Chroniques

par laurent bergnach

Jacques Fromental Halévy
La Juive

1 DVD Deutsche Grammophon (2004)
00440 073 4001
Jacques Fromental Halévy | La Juive

Opéra en cinq actes de Jacques Fromental Halévy, La Juive fut créé à Paris le 23 février 1835. L'œuvre eût des admirateurs tels Verdi et Wagner, et si d'autres compositions du Français rencontrèrent le succès, elle seule fut considérée, en son temps, comme la « huitième merveille du monde ». Mais après la Deuxième Guerre Mondiale, le genre du Grand Opéra à la française, avec chœur et mouvements de foule, disparut des théâtres : le public se détourne de ces destins lyriques confrontés aux aléas de l'Histoire. Il fallut un quart de siècle pour revoir La Juive sur une scène, soit à l'automne 1999, à l'Opéra d'État de Vienne. Le livret d'Eugène Scribe n'est pas un chef-d'œuvre littéraire, mais il a le mérite de proposer des personnages en proie à des dilemmes amoureux et religieux plus sombres que de coutume.
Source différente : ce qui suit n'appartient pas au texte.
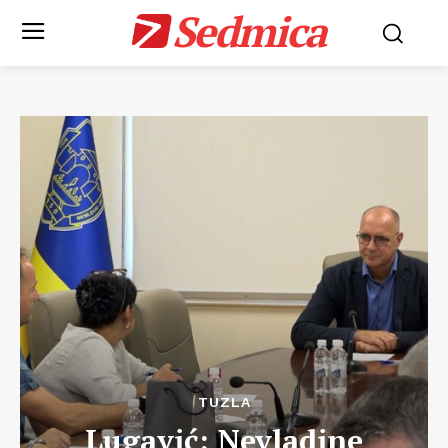
Sedmica
TUZLA
Lugavić: Nevladine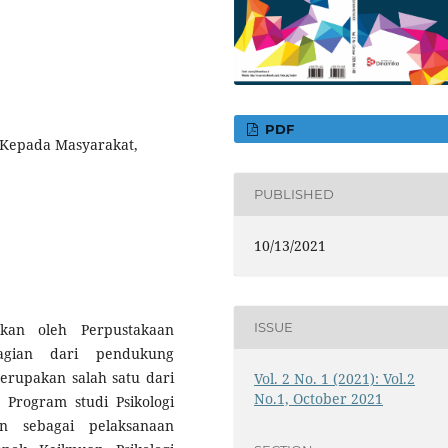
PDF
n Kepada Masyarakat,
PUBLISHED
10/13/2021
ISSUE
kan oleh Perpustakaan
bagian dari pendukung
rupakan salah satu dari
Vol. 2 No. 1 (2021): Vol.2
No.1, October 2021
 Program studi Psikologi
an sebagai pelaksanaan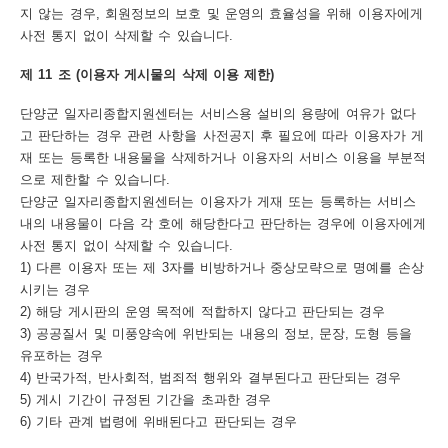
지 않는 경우, 회원정보의 보호 및 운영의 효율성을 위해 이용자에게
사전 통지 없이 삭제할 수 있습니다.
제 11 조 (이용자 게시물의 삭제 이용 제한)
단양군 일자리종합지원센터는 서비스용 설비의 용량에 여유가 없다
고 판단하는 경우 관련 사항을 사전공지 후 필요에 따라 이용자가 게
재 또는 등록한 내용물을 삭제하거나 이용자의 서비스 이용을 부분적
으로 제한할 수 있습니다.
단양군 일자리종합지원센터는 이용자가 게재 또는 등록하는 서비스
내의 내용물이 다음 각 호에 해당한다고 판단하는 경우에 이용자에게
사전 통지 없이 삭제할 수 있습니다.
1) 다른 이용자 또는 제 3자를 비방하거나 중상모략으로 명예를 손상
시키는 경우
2) 해당 게시판의 운영 목적에 적합하지 않다고 판단되는 경우
3) 공공질서 및 미풍양속에 위반되는 내용의 정보, 문장, 도형 등을
유포하는 경우
4) 반국가적, 반사회적, 범죄적 행위와 결부된다고 판단되는 경우
5) 게시 기간이 규정된 기간을 초과한 경우
6) 기타 관계 법령에 위배된다고 판단되는 경우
En 1414, dans la ville de Constance (Suisse), vit l'orfèvre Eléazar, de confession juive. Leopold, Prince de l'Empire, tombe amoureux de sa fille Rachel et ment sur sa religion pour l'approcher. Peu à peu, la catastrophe s'annonce : Leopold apprend la vérité à la jeune fille, qui à son tour, apprend à la Princesse Eudoxia que son époux est coupable d'avoir séduit une Juive. Après qu'un anathème soit lancé contre le chrétien coupable, que les deux amants voient leur condamnation à mort se rapprocher, on assiste à différents coups de théâtre : pour sauver la vie de l'homme qu'elle aime, Rachel avoue avoir menti, tandis qu’Eléazar, avant de mourir, révèle au cardinal Brogni que Rachel, qu'on livre aux flammes à l'instant même, est l'enfant qu'il a sauvé naguère dans sa maison mise à sac par les Napolitains.
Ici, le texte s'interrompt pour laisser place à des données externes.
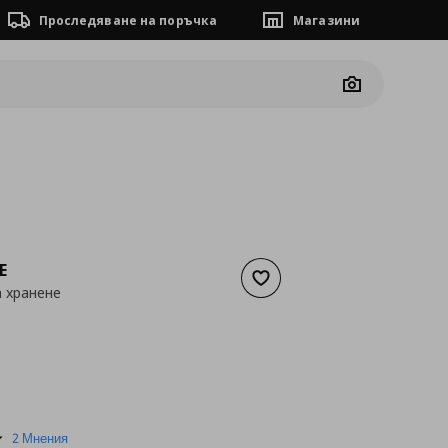
Проследяване на поръчка
Магазини
Camera
E
Добави към списъка с люб
 хранене
а
0,66 €
5.0
2 Мнения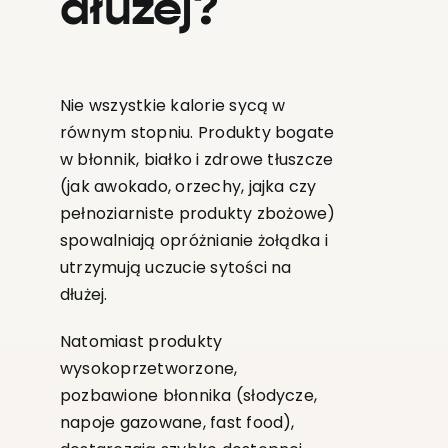
dłużej?
Nie wszystkie kalorie sycą w
równym stopniu. Produkty bogate
w błonnik, białko i zdrowe tłuszcze
(jak awokado, orzechy, jajka czy
pełnoziarniste produkty zbożowe)
spowalniają opróżnianie żołądka i
utrzymują uczucie sytości na
dłużej.
Natomiast produkty
wysokoprzetworzone,
pozbawione błonnika (słodycze,
napoje gazowane, fast food),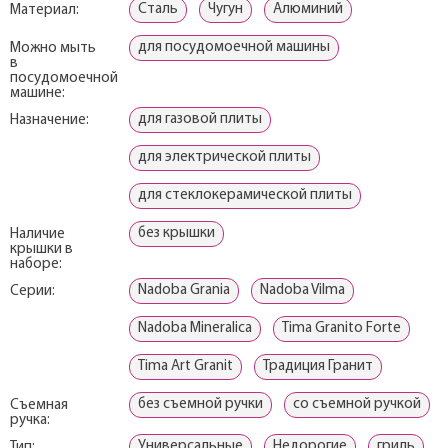
Сталь
Чугун
Алюминий
Материал:
для посудомоечной машины
Можно мыть
в
посудомоечной
машине:
для газовой плиты
Назначение:
для электрической плиты
для стеклокерамической плиты
без крышки
Наличие
крышки в
наборе:
Nadoba Grania
Nadoba Vilma
Серии:
Nadoba Mineralica
Tima Granito Forte
Tima Art Granit
Традиция Гранит
без съемной ручки
со съемной ручкой
Съемная
ручка:
Универсальные
Недорогие
гриль
Тип: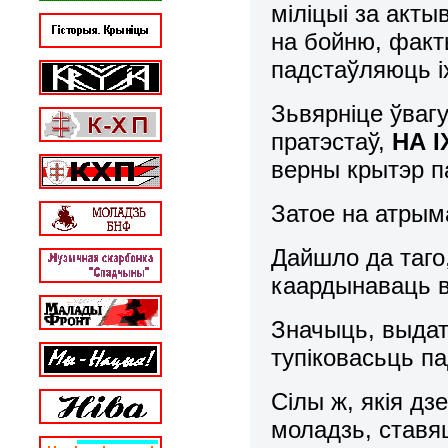
міліцыі за акты
на бойню, фак
падстаўляюць 
Зьвярніце ўвагу
пратэстаў,
НА І
верны крытэр п
Затое на атрым
Дайшло да таго
каардынаваць 
Значыць, выда
тупіковасьць па
Сілы ж, якія д
моладзь, ставя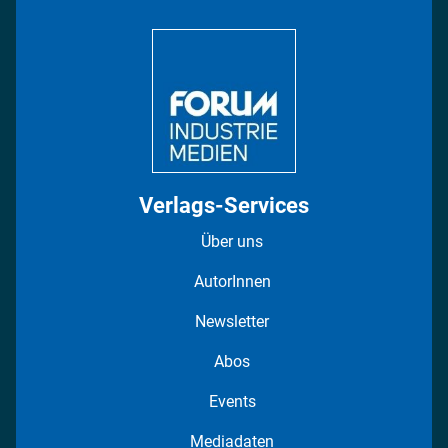
Bildung
DISPO Videos
Regionen
Fotostrecken
Verlags-Services
Über uns
AutorInnen
Newsletter
Abos
Events
Mediadaten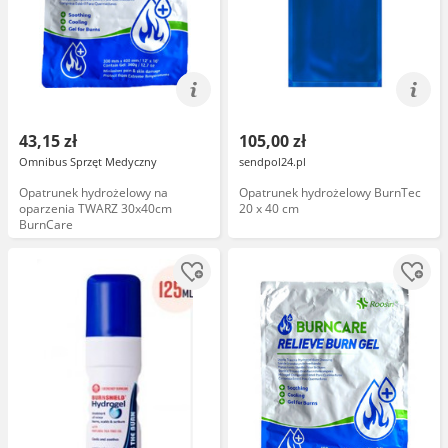
43,15 zł
105,00 zł
Omnibus Sprzęt Medyczny
sendpol24.pl
Opatrunek hydrożelowy na
Opatrunek hydrożelowy BurnTec
oparzenia TWARZ 30x40cm
20 x 40 cm
BurnCare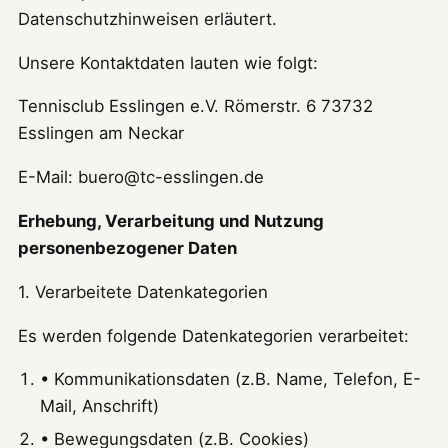
Datenschutzhinweisen erläutert.
Unsere Kontaktdaten lauten wie folgt:
Tennisclub Esslingen e.V. Römerstr. 6 73732
Esslingen am Neckar
E-Mail: buero@tc-esslingen.de
Erhebung, Verarbeitung und Nutzung
personenbezogener Daten
1. Verarbeitete Datenkategorien
Es werden folgende Datenkategorien verarbeitet:
• Kommunikationsdaten (z.B. Name, Telefon, E-
Mail, Anschrift)
• Bewegungsdaten (z.B. Cookies)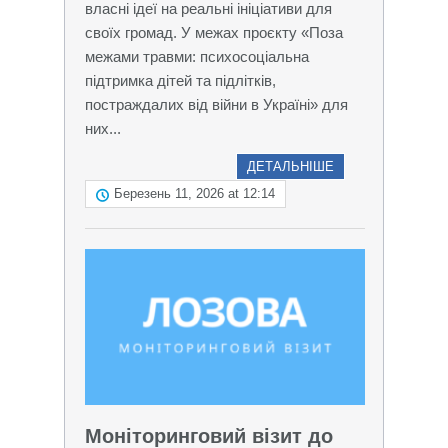
власні ідеї на реальні ініціативи для
своїх громад. У межах проєкту «Поза
межами травми: психосоціальна
підтримка дітей та підлітків,
постраждалих від війни в Україні» для
них...
ДЕТАЛЬНІШЕ
Березень 11, 2026 at 12:14
Моніторинговий візит до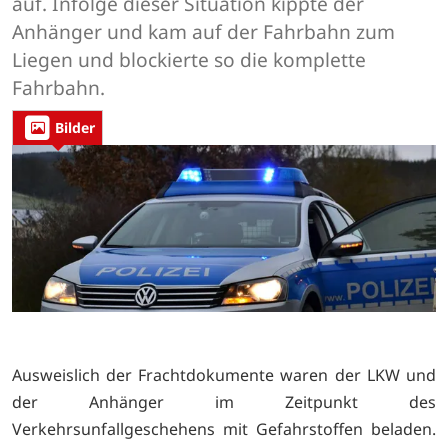
auf. Infolge dieser Situation kippte der
Anhänger und kam auf der Fahrbahn zum
Liegen und blockierte so die komplette
Fahrbahn.
Bilder
Ausweislich der Frachtdokumente waren der LKW und
der Anhänger im Zeitpunkt des
Verkehrsunfallgeschehens mit Gefahrstoffen beladen.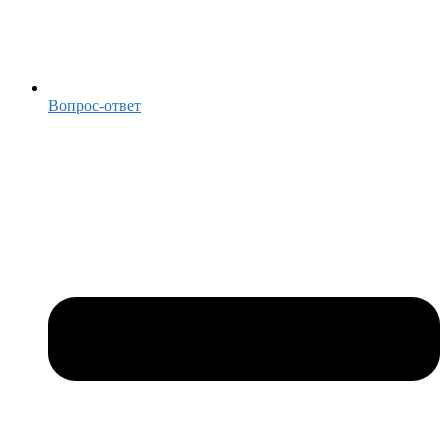
Вопрос-ответ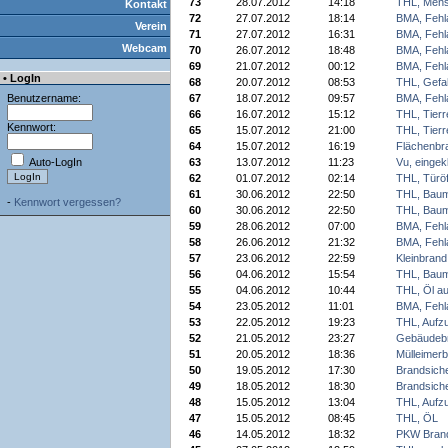
73
28.07.2012
14:18
THL, Mens
Kontakt
72
27.07.2012
18:14
BMA, Fehl
Verein
71
27.07.2012
16:31
BMA, Fehl
Webcam
70
26.07.2012
18:48
BMA, Fehl
69
21.07.2012
00:12
BMA, Fehl
• LogIn
68
20.07.2012
08:53
THL, Gefa
Benutzername:
67
18.07.2012
09:57
BMA, Fehl
66
16.07.2012
15:12
THL, Tierr
Kennwort:
65
15.07.2012
21:00
THL, Tierr
64
15.07.2012
16:19
Flächenbr
Auto-LogIn
63
13.07.2012
11:23
Vu, einge
62
01.07.2012
02:14
THL, Türö
61
30.06.2012
22:50
THL, Baum
-
Kennwort vergessen?
60
30.06.2012
22:50
THL, Baum
59
28.06.2012
07:00
BMA, Fehl
58
26.06.2012
21:32
BMA, Fehl
57
23.06.2012
22:59
Kleinbrand
56
04.06.2012
15:54
THL, Baum
55
04.06.2012
10:44
THL, Öl au
54
23.05.2012
11:01
BMA, Fehl
53
22.05.2012
19:23
THL, Aufz
52
21.05.2012
23:27
Gebäudeb
51
20.05.2012
18:36
Mülleimer
50
19.05.2012
17:30
Brandsich
49
18.05.2012
18:30
Brandsich
48
15.05.2012
13:04
THL, Aufz
47
15.05.2012
08:45
THL, ÖL
46
14.05.2012
18:32
PKW Bran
La mise en scène deGünter Krämer est efficace sans être des plus subtiles – en particulier l'ambiance Munich 1930 qui règne sur le chœur bavarois, et qui situe l'action à un apogée de haine raciale, quand il aurait fallu viser à l'universalité. Avec une belle mobilité de tempo, beaucoup de vivacité et d'élégance,Vjekoslav Šutej dirige l'Orchestre du Staatsoper.
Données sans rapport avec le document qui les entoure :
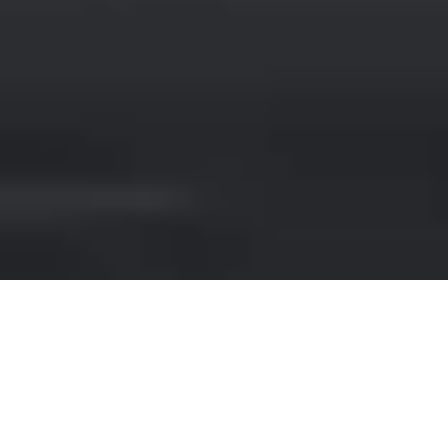
NOLEGGIARE AUTO DI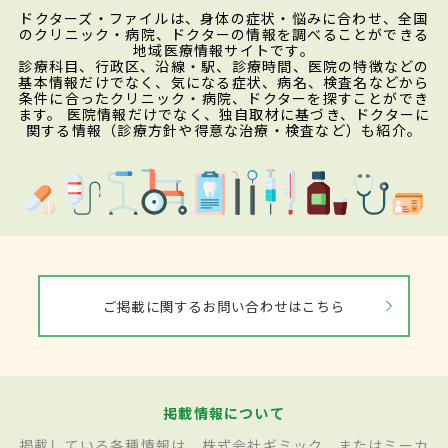
ドクターズ・ファイルは、身体の症状・悩みに合わせ、全国
のクリニック・病院、ドクターの情報を調べることができる
地域医療情報サイトです。
診療科目、行政区、沿線・駅、診療時間、医院の特徴などの
基本情報だけでなく、気になる症状、病名、検査名などから
条件に合ったクリニック・病院、ドクターを探すことができ
ます。 医院情報だけでなく、独自取材に基づき、ドクターに
関する情報（診療方針や得意な治療・検査など）も紹介。
ご掲載に関するお問い合わせはこちら
掲載情報について
掲載している各種情報は、株式会社ギミック、またはミーカ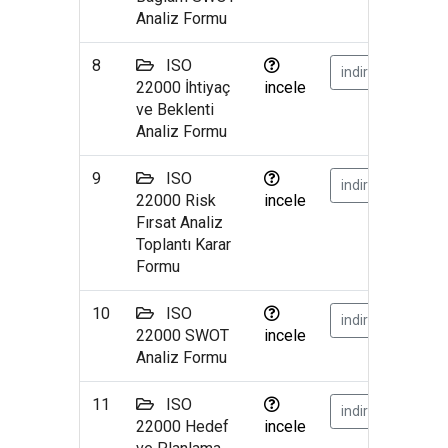
Analiz Formu
8
ISO
indir
22000 İhtiyaç
incele
ve Beklenti
Analiz Formu
9
ISO
indir
22000 Risk
incele
Fırsat Analiz
Toplantı Karar
Formu
10
ISO
indir
22000 SWOT
incele
Analiz Formu
11
ISO
indir
22000 Hedef
incele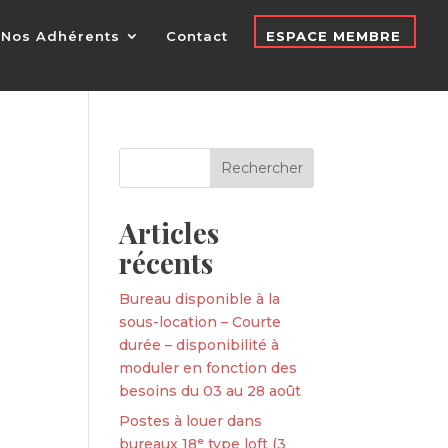
Nos Adhérents
Contact
ESPACE MEMBRE
Articles
récents
Bureau disponible à la
sous-location – Courte
durée – disponibilité à
moduler en fonction des
besoins du 03 au 28 août
Postes à louer dans
bureaux 18ᵉ type loft (3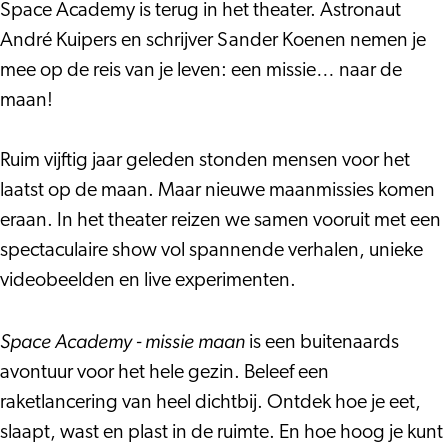
Space Academy is terug in het theater. Astronaut
André Kuipers en schrijver Sander Koenen nemen je
mee op de reis van je leven: een missie… naar de
maan!
Ruim vijftig jaar geleden stonden mensen voor het
laatst op de maan. Maar nieuwe maanmissies komen
eraan. In het theater reizen we samen vooruit met een
spectaculaire show vol spannende verhalen, unieke
videobeelden en live experimenten.
Space Academy - missie maan
is een buitenaards
avontuur voor het hele gezin. Beleef een
raketlancering van heel dichtbij. Ontdek hoe je eet,
slaapt, wast en plast in de ruimte. En hoe hoog je kunt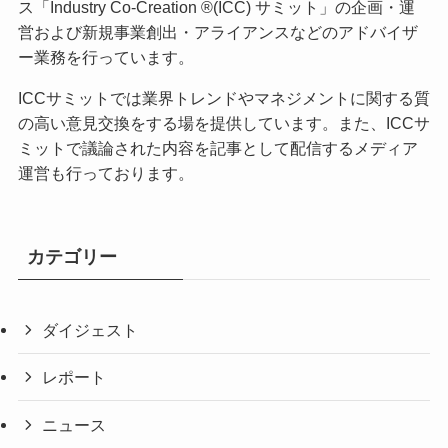
ス「Industry Co-Creation ®(ICC) サミット」の企画・運
営および新規事業創出・アライアンスなどのアドバイザ
ー業務を行っています。
ICCサミットでは業界トレンドやマネジメントに関する質
の高い意見交換をする場を提供しています。また、ICCサ
ミットで議論された内容を記事として配信するメディア
運営も行っております。
カテゴリー
ダイジェスト
レポート
ニュース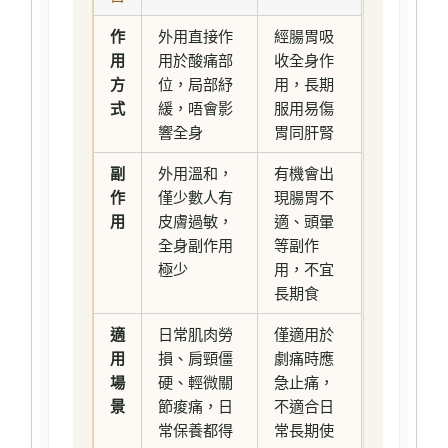
作
外用直接作
經腸胃吸
用
用於酸痛部
收全身作
方
位，局部紓
用，長期
式
緩，唔會影
服用易傷
響全身
胃同肝腎
副
外用溫和，
有機會出
作
僅少數人有
現腸胃不
用
皮膚過敏，
適、頭暈
全身副作用
等副作
極少
用，不宜
長期食
適
日常肌肉勞
僅適用於
用
損、肩頸僵
劇痛時應
場
硬、輕微關
急止痛，
景
節痠痛，日
不適合日
常保養都得
常長期使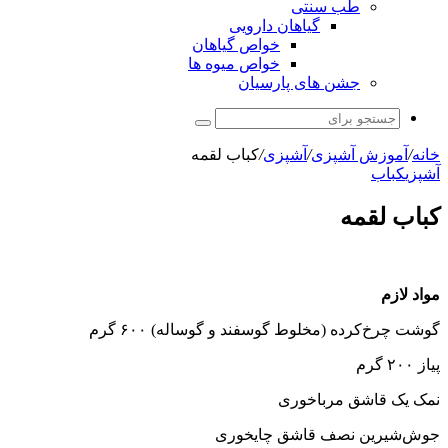
طب سنتی
گیاهان دارویی
خواص گیاهان
خواص میوه ها
جشن های پارسیان
جستجو
برای
خانه
/
آموزش آشپزی
/
آشپزی
/
کباب لقمه
آشپزی
کباب
کباب لقمه
مواد لازم
گوشت چرخ‌کرده (مخلوط گوسفند و گوساله) ۶۰۰ گرم
پیاز ۲۰۰ گرم
نمک یک قاشق مرباخوری
جوش‌شیرین نصف قاشق چایخوری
Adolphe Nourrit, grand ténor de l'époque, devait initialement chanter l'amoureux, mais réussit à convaincre Halévy de lui confier le rôle d'Eléazar, initialement prévu pour une basse légère, et réécrit pour l'occasion. Depuis, Enrico Caruso, Leo Slezak ou Giovanni Martinelli défendirent le rôle, jusqu'à Neil Shicoff, dans cette production viennoise. Reconnaissons la vaillance du chanteur, mais déplorons que les textes et les photos du livret ne se concentrent que sur sa personne (sans parler du bonus, qui frôle l'hagiographie...). Son personnage est certes intéressant, mais pas moins que celui de Krassimira Stoyanova (Rachel) ou Simina Ivan (Eudoxia). La première allie un chant magnifique à une excellente diction et montre une vraie présence de comédienne. La seconde offre une voix colorée dont la souplesse permet des vocalises d'une aisance inouïe – merveilleux air Tandis qu'il sommeille, à l'Acte III !

Si l’on a quelques réserves sur le reste de la distribution, la seule présence de ces artistes ravira les mélomanes exigeants. Citons le ténor Jianyi Zhang (Prince Léopold, passionné puis poltron) qui possède une voix souple et un bon français mais peine à attraper certains aigus, et Boaz Daniel (grand prévôt Brogni) à la diction un peu embrouillée mais qu'on excuse pour ses beaux graves. Ces trois heures de spectacle, filmées avec aisance lors d'une reprise en 2002, sont dans l'ensemble une réussite.